Information given ▸
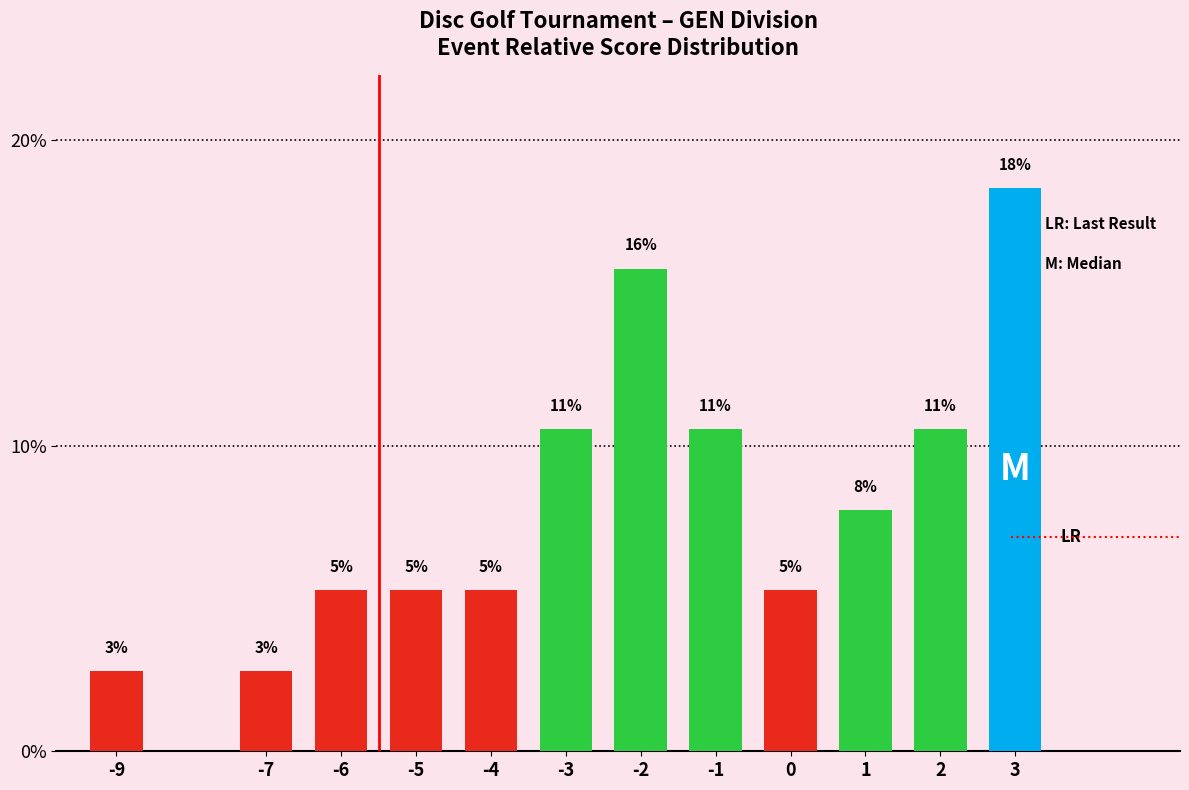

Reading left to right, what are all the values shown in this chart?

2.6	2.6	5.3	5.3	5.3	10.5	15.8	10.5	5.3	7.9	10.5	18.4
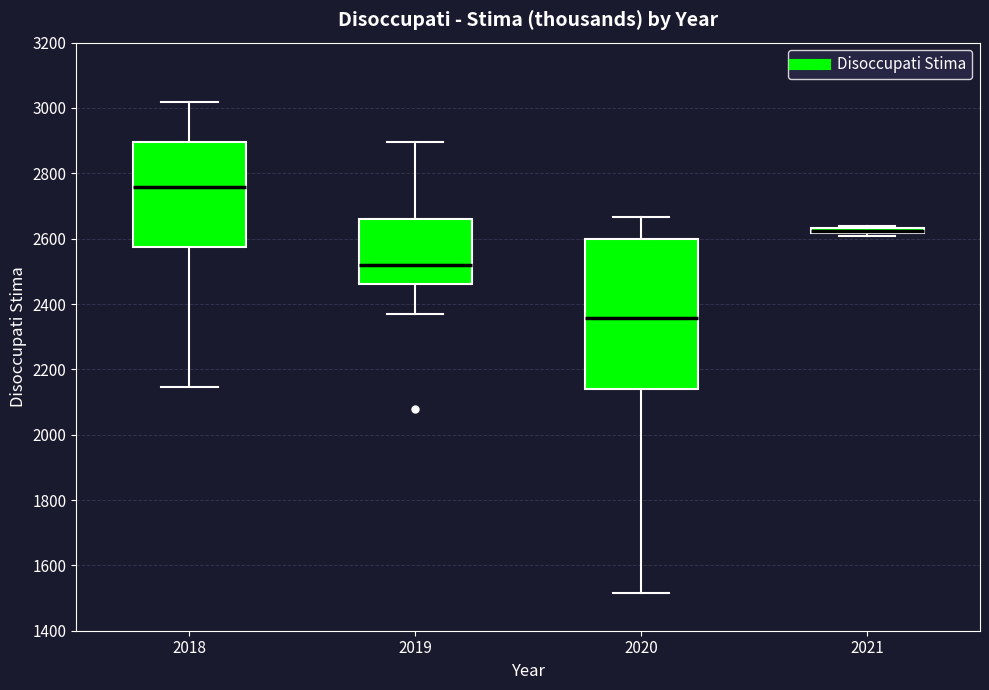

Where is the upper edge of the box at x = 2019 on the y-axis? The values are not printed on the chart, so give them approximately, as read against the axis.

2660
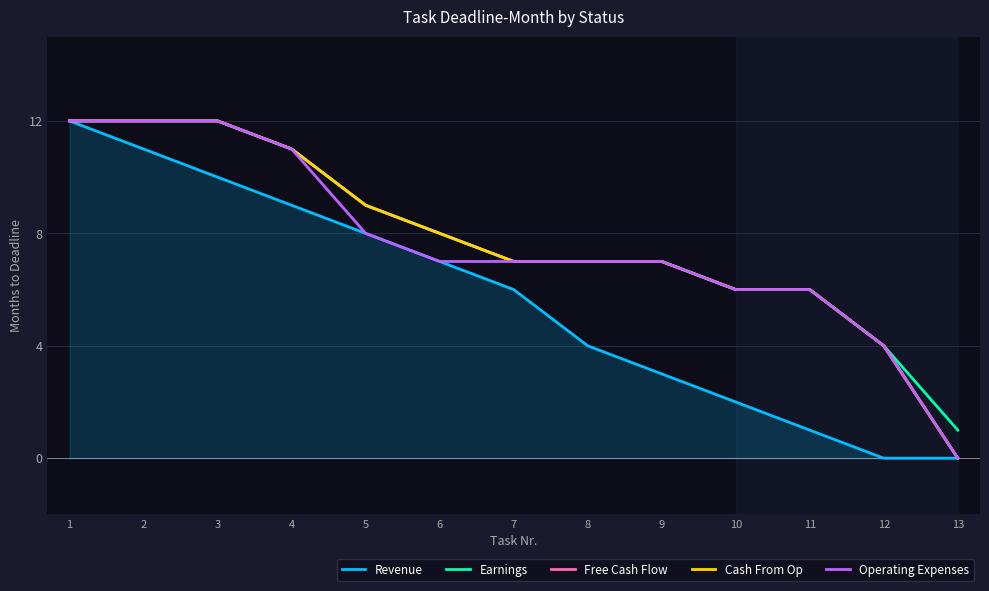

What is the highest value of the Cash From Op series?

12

Task goal ▸ Copy every line of the records above word for word, leaving out the pictures.

Response ▸
Reading left to right, what are all the values shown in this chart?

2.6	2.6	5.3	5.3	5.3	10.5	15.8	10.5	5.3	7.9	10.5	18.4

Where is the upper edge of the box at x = 2019 on the y-axis? The values are not printed on the chart, so give them approximately, as read against the axis.

2660

What is the highest value of the Cash From Op series?

12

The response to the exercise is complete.